In the material below, find the line containing "vitality. Got the" and the line containing "patients with knowledge and resources to". Output those two lines and all lines between them exactly, without pictures.
══════
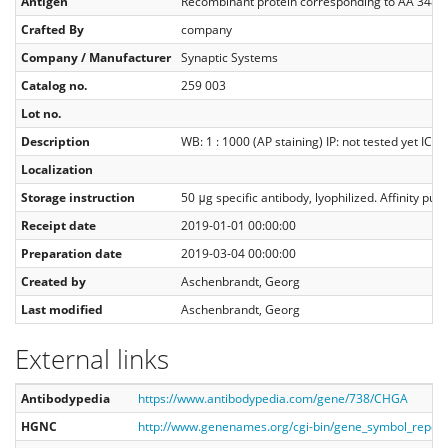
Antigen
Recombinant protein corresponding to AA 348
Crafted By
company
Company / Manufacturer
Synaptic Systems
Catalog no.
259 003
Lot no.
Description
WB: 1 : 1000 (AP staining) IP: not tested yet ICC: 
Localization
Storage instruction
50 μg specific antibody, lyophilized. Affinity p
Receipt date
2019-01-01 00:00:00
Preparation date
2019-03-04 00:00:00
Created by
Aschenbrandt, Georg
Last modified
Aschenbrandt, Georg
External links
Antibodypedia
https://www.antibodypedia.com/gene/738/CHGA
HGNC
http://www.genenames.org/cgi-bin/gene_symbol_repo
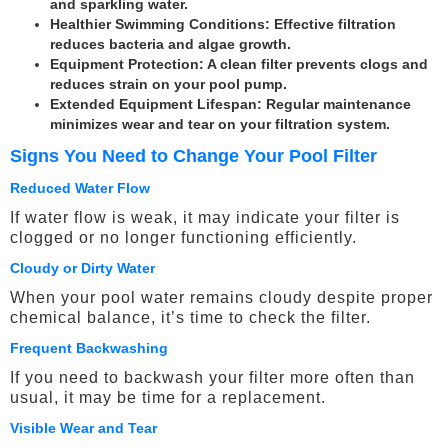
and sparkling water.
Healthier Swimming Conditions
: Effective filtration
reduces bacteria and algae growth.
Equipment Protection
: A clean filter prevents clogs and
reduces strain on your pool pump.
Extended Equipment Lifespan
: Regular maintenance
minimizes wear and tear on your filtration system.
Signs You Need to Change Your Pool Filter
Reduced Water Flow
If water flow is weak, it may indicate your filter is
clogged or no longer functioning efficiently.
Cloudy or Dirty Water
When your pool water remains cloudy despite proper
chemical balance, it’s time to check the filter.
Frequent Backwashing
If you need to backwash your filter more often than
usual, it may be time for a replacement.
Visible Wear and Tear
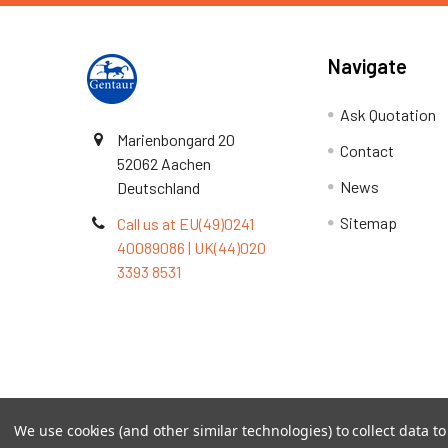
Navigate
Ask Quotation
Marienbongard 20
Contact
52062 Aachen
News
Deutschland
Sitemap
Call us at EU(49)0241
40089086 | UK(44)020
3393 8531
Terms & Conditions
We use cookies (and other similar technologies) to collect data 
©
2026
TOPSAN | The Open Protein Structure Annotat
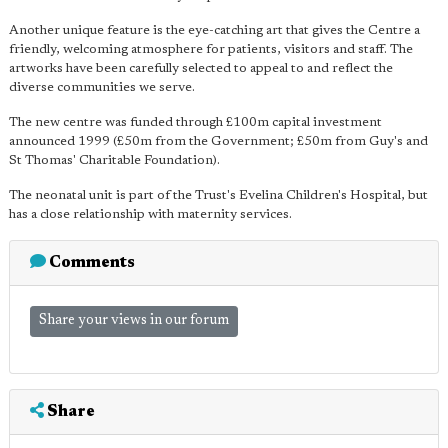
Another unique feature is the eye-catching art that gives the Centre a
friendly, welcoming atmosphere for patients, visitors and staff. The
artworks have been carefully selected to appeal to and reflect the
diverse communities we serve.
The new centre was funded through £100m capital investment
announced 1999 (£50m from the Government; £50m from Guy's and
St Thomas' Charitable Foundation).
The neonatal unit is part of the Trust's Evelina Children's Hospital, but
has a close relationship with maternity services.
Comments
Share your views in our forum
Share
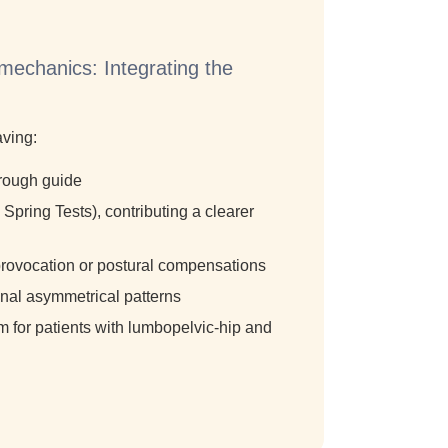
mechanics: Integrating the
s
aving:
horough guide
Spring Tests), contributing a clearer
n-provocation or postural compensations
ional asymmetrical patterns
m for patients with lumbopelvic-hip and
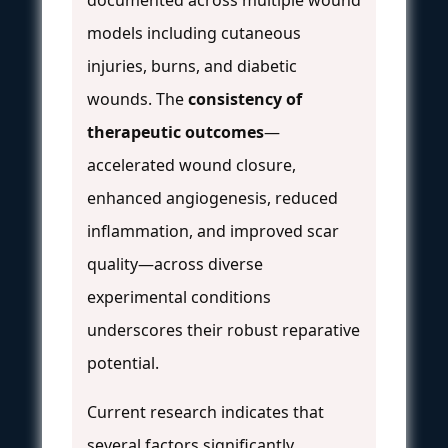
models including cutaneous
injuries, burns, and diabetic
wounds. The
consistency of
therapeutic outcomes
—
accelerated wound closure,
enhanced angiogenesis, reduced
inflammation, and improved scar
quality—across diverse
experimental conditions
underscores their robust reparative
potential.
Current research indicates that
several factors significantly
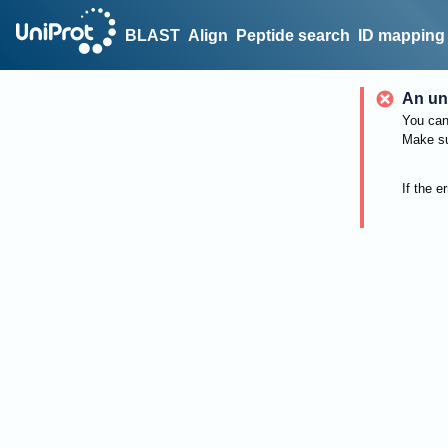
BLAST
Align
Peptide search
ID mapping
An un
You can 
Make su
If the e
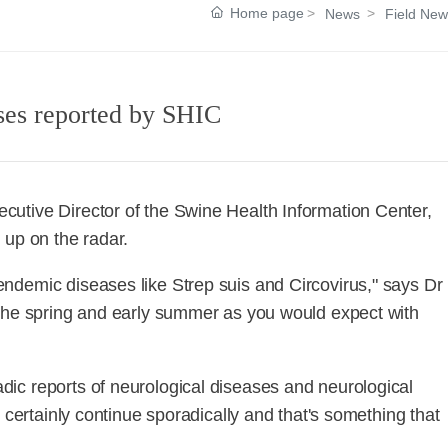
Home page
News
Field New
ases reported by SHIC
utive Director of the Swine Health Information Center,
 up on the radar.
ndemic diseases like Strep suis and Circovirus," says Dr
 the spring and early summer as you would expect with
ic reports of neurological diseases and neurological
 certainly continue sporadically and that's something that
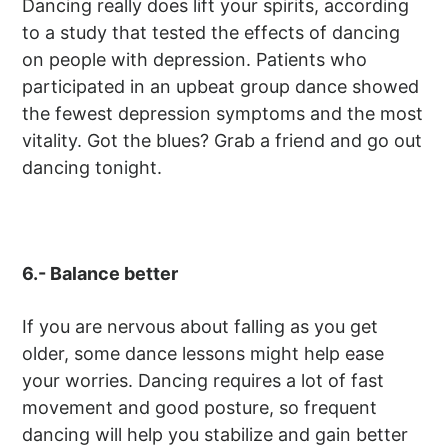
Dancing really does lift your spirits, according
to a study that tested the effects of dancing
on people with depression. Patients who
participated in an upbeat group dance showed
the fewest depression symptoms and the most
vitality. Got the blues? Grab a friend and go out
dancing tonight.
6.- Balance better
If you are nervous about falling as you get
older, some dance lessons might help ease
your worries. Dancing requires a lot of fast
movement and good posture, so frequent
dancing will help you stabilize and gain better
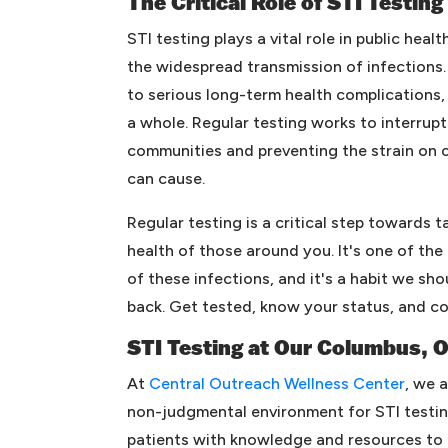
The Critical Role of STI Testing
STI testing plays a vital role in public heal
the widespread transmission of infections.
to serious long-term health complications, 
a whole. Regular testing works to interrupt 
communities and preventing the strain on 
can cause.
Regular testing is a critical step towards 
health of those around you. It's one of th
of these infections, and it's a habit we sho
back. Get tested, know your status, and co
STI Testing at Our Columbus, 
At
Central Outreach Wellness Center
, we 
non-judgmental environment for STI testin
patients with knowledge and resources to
══════
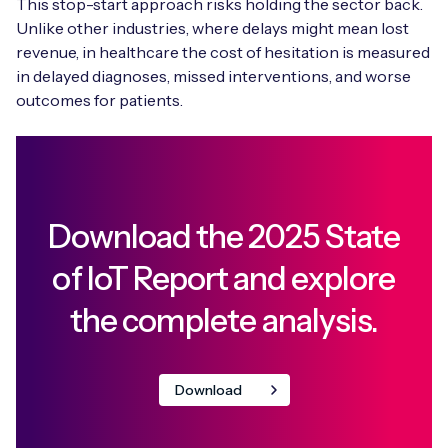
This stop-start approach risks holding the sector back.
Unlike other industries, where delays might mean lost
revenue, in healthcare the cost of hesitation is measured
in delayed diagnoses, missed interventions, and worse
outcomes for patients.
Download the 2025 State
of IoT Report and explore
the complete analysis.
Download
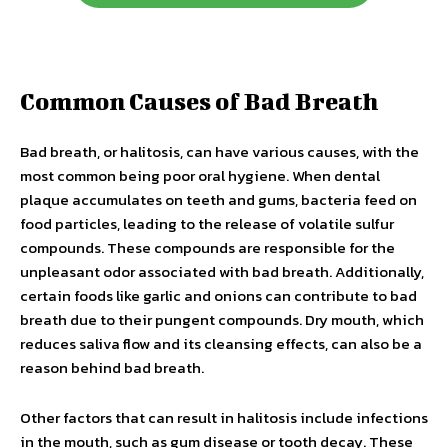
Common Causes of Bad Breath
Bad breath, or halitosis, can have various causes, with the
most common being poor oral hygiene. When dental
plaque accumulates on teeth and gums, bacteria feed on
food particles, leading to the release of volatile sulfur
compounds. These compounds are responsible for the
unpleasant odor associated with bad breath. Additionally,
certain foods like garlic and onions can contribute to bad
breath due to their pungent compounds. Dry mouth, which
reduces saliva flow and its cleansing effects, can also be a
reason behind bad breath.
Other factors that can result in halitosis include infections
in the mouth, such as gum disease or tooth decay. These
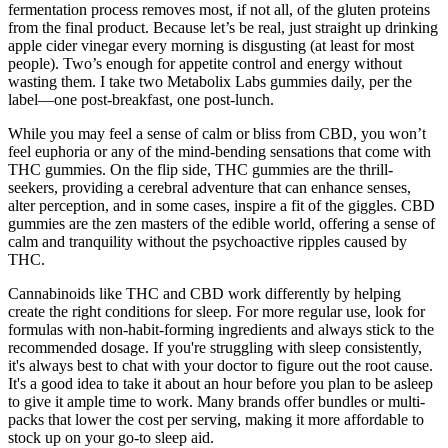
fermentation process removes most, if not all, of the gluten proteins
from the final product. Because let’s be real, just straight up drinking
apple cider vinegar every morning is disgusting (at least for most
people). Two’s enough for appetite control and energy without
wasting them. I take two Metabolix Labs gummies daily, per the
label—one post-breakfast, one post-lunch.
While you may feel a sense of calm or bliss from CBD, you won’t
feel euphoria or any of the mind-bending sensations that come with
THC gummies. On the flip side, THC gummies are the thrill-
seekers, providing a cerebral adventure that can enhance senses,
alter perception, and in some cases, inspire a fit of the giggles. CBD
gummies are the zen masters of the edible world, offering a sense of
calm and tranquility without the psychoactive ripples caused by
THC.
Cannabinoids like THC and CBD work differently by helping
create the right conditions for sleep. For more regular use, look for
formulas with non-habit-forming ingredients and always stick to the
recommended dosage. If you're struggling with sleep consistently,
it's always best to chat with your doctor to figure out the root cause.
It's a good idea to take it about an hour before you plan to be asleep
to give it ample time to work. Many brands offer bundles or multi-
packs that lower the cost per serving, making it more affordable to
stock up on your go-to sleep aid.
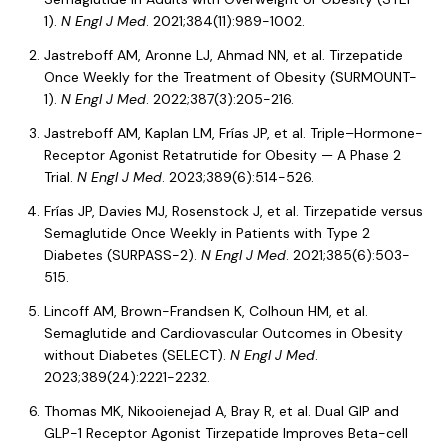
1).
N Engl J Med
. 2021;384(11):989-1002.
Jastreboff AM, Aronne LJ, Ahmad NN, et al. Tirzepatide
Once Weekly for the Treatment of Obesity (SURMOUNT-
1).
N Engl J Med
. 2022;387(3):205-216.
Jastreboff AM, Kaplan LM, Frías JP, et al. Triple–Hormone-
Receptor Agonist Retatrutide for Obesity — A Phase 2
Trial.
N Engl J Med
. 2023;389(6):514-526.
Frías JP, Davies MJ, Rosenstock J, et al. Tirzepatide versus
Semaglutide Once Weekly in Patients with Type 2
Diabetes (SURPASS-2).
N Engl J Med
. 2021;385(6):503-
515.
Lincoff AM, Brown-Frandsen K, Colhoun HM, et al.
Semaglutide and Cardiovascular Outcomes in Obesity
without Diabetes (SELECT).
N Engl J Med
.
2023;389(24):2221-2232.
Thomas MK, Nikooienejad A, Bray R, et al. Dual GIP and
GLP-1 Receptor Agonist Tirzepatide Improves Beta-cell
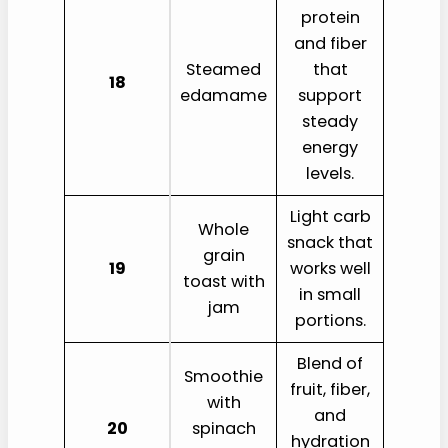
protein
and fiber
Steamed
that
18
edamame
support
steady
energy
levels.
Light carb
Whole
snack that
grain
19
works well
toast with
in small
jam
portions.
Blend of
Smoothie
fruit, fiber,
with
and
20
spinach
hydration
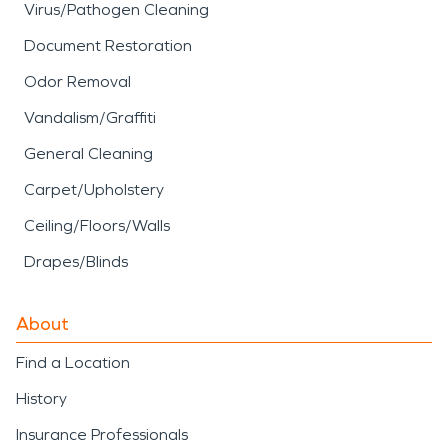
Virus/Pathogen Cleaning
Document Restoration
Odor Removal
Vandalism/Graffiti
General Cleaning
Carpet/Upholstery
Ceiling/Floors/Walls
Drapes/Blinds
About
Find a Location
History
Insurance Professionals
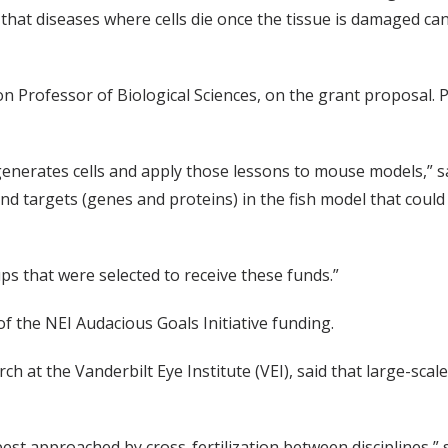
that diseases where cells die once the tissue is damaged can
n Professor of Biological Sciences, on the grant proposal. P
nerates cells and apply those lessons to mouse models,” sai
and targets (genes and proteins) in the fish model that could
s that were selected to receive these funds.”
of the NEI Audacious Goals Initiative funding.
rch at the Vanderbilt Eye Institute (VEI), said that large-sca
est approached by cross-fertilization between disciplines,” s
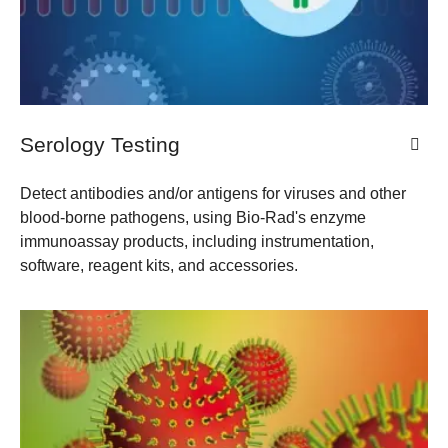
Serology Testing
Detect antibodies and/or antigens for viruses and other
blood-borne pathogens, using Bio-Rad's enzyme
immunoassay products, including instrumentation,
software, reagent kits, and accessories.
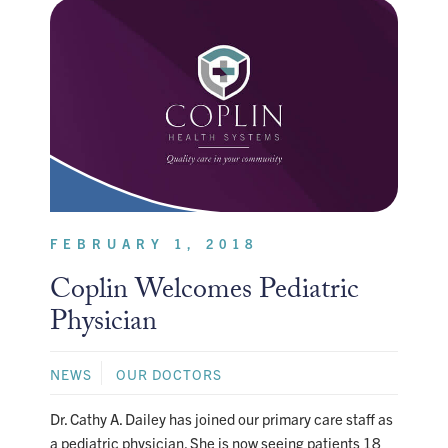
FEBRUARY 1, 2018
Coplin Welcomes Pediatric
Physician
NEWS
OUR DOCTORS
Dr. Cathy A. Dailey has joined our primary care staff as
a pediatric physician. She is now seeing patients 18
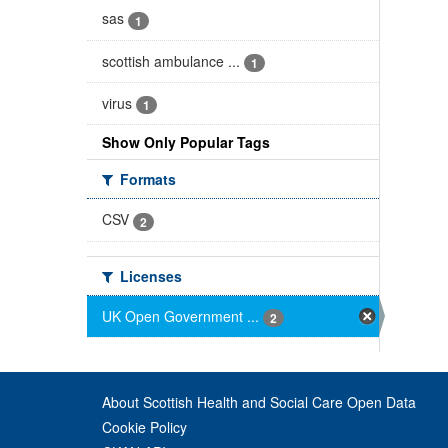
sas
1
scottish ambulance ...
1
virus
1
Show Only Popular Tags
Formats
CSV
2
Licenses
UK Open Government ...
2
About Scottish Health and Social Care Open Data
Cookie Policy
══════
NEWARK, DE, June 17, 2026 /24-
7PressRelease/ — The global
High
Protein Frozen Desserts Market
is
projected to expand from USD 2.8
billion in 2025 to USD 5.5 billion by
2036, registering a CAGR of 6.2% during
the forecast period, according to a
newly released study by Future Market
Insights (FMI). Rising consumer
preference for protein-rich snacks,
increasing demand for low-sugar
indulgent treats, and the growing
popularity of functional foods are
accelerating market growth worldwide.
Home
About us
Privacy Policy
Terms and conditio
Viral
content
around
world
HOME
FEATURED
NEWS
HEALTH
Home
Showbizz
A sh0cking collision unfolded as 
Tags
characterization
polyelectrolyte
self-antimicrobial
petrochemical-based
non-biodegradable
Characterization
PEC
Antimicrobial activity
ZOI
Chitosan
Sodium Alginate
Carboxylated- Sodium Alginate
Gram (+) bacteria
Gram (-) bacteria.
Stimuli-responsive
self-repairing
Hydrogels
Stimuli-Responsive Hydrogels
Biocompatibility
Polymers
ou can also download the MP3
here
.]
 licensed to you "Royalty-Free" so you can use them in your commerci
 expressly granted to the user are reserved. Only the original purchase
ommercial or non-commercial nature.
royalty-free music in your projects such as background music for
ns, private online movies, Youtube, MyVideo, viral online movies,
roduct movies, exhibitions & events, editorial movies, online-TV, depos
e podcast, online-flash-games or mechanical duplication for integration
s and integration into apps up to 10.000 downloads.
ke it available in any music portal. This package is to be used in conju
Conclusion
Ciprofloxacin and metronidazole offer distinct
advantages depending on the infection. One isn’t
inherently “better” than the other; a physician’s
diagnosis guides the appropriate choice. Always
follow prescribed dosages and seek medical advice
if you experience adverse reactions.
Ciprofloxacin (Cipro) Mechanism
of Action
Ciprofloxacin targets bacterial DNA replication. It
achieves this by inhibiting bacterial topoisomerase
══════
> **Answer for this exercise**:
vitality. Got the blues? Grab a friend and go out
dancing tonight.
6.- Balance better
If you are nervous about falling as you get
older, some dance lessons might help ease
your worries. Dancing requires a lot of fast
movement and good posture, so frequent
dancing will help you stabilize and gain better
The Critical Role of STI Testing
STI testing plays a vital role in public heal
the widespread transmission of infections.
to serious long-term health complications, 
a whole. Regular testing works to interrupt 
communities and preventing the strain on 
can cause.
Regular testing is a critical step towards 
health of those around you. It's one of th
of these infections, and it's a habit we sho
back. Get tested, know your status, and co
STI Testing at Our Columbus, 
At
Central Outreach Wellness Center
, we 
non-judgmental environment for STI testin
patients with knowledge and resources to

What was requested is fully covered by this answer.